# CLTV Prediction with BG-NBD and Gamma-Gamma

1. Data Preperation
2. Expected Number of Transaction with BG-NBD Model
3. Expected Average Profit with Gamma-Gamma Model
4. Calculation of CLTV with BG-NBD and Gamma-Gamma Model
5. Creating Segments by CLTV

## Data Preperation

An e-commerce company wants to segment its customers and determine marketing strategies according to these segments.

Story of dataset: 
    
    https://archive.ics.uci.edu/ml/datasets/Online+Retail+II
    
    The data set named Online Retail II was obtained from a UK-based online store.
    Includes sales between 01/12/2009 - 09/12/2011.
    
Variables:

    InvoiceNo: Invoice number. The unique number of each transaction, namely the invoice. (Aborted operation if it starts with C.)
    StockCode: Product code. Unique number for each product.
    Description: Product name
    Quantity: Number of products. It expresses how many of the products on the invoices have been sold.
    InvoiceDate: Invoice date and time.
    UnitPrice: Product price (in GBP)
    CustomerID: Unique customer number
    Country: Country name. Country where the customer lives.

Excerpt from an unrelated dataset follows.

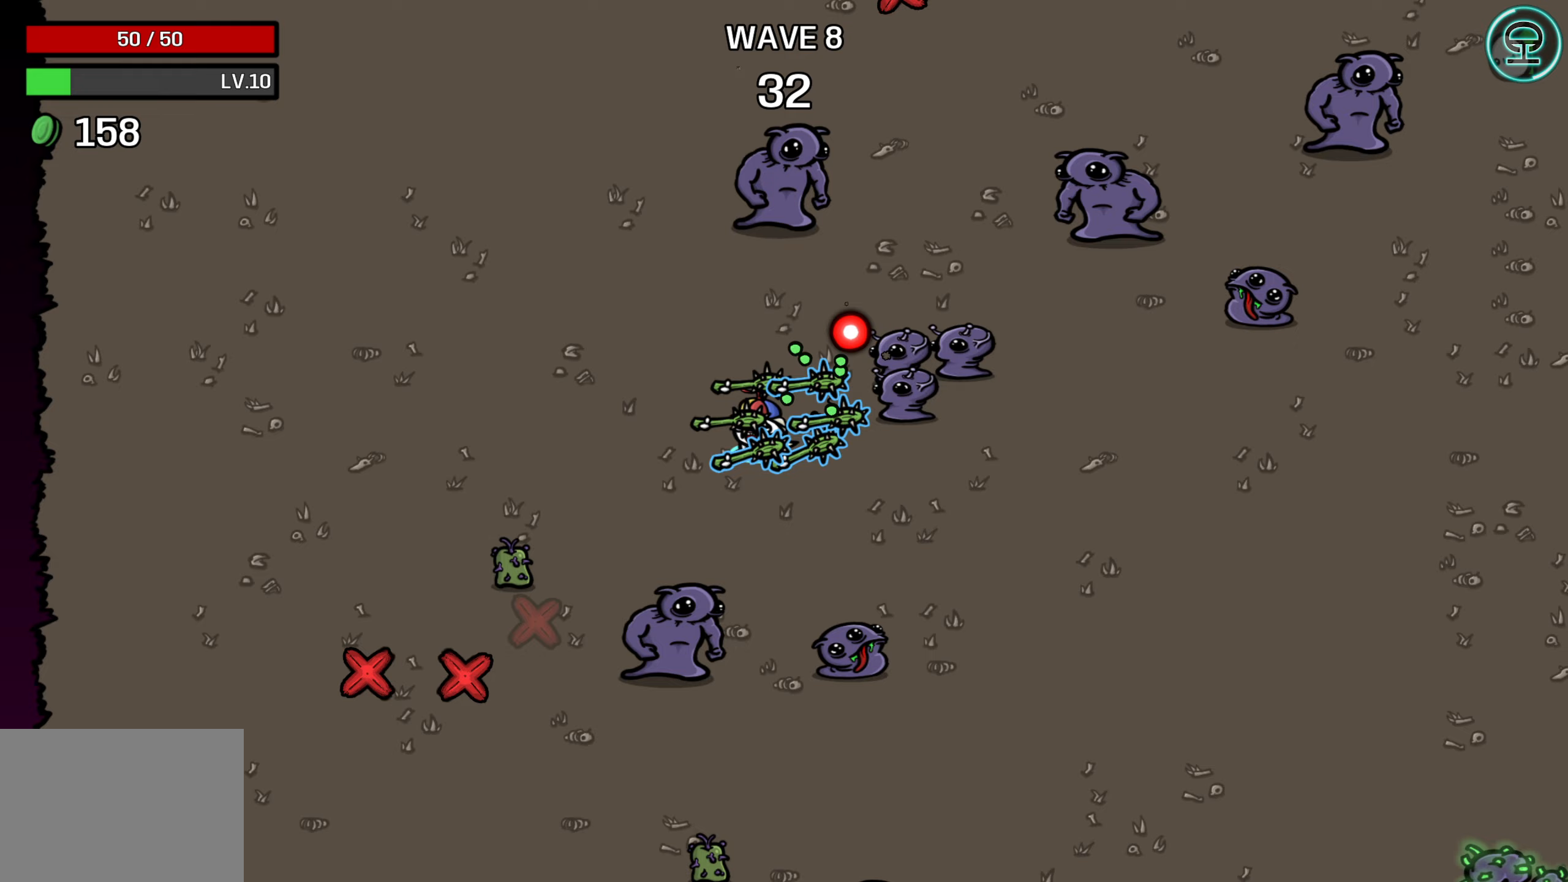
{"buttons": [], "left_stick": "left", "right_stick": "center", "events": [[17, "left_stick", "down-left"], [333, "left_stick", "left"]]}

## Required Libraries and Functions

In [5]:
import datetime as dt
import pandas as pd
import matplotlib.pyplot as plt
from lifetimes import BetaGeoFitter
from lifetimes import GammaGammaFitter
from lifetimes.plotting import plot_period_transactions

In [6]:
pd.set_option('display.max_columns', None)
pd.set_option('display.width', 500) 
pd.set_option('display.float_format', lambda x: '%.4f' % x)
from sklearn.preprocessing import MinMaxScaler

In [9]:
def outlier_thresholds(dataframe, variable):
    quartile1 = dataframe[variable].quantile(0.01)
    quartile3 = dataframe[variable].quantile(0.99)
    interquantile_range = quartile3 - quartile1
    up_limit = quartile3 + 1.5 * interquantile_range
    low_limit = quartile1 - 1.5 * interquantile_range
    return low_limit, up_limit

In [10]:
def replace_with_thresholds(dataframe, variable):
    low_limit, up_limit = outlier_thresholds(dataframe, variable)
    dataframe.loc[(dataframe[variable] > up_limit), variable] = up_limit

## Reading Data

In [31]:
df_ = pd.read_excel("/Users/serdartafrali/PycharmProjects/VboBootcamp/DSMLBC8/Datasets/online_retail_II.xlsx", 
                    sheet_name="Year 2010-2011")

In [32]:
df = df_.copy()

In [34]:
df.describe().T

Unnamed: 0,count,mean,std,min,25%,50%,75%,max
Quantity,541910.0,9.5522,218.081,-80995.0,1.0,3.0,10.0,80995.0
Price,541910.0,4.6111,96.7598,-11062.06,1.25,2.08,4.13,38970.0
Customer ID,406830.0,15287.6842,1713.6031,12346.0,13953.0,15152.0,16791.0,18287.0


In [35]:
df.head()

Unnamed: 0,Invoice,StockCode,Description,Quantity,InvoiceDate,Price,Customer ID,Country
0,536365,85123A,WHITE HANGING HEART T-LIGHT HOLDER,6,2010-12-01 08:26:00,2.55,17850.0,United Kingdom
1,536365,71053,WHITE METAL LANTERN,6,2010-12-01 08:26:00,3.39,17850.0,United Kingdom
2,536365,84406B,CREAM CUPID HEARTS COAT HANGER,8,2010-12-01 08:26:00,2.75,17850.0,United Kingdom
3,536365,84029G,KNITTED UNION FLAG HOT WATER BOTTLE,6,2010-12-01 08:26:00,3.39,17850.0,United Kingdom
4,536365,84029E,RED WOOLLY HOTTIE WHITE HEART.,6,2010-12-01 08:26:00,3.39,17850.0,United Kingdom


In [36]:
df.isnull().sum()

Invoice             0
StockCode           0
Description      1454
Quantity            0
InvoiceDate         0
Price               0
Customer ID    135080
Country             0
dtype: int64

In [37]:
# CLTV Prediction with BG-NBD and Gamma-Gamma

In [38]:
def create_cltv_p(dataframe, month=3):
    # 1. Data preprocessing
    dataframe.dropna(inplace=True)
    dataframe = dataframe[~dataframe["Invoice"].str.contains("C", na=False)]
    dataframe = dataframe[dataframe["Quantity"] > 0]
    dataframe = dataframe[dataframe["Price"] > 0]
    replace_with_thresholds(dataframe, "Quantity")
    replace_with_thresholds(dataframe, "Price")
    dataframe["TotalPrice"] = dataframe["Quantity"] * dataframe["Price"]
    today_date = dt.datetime(2011, 12, 11)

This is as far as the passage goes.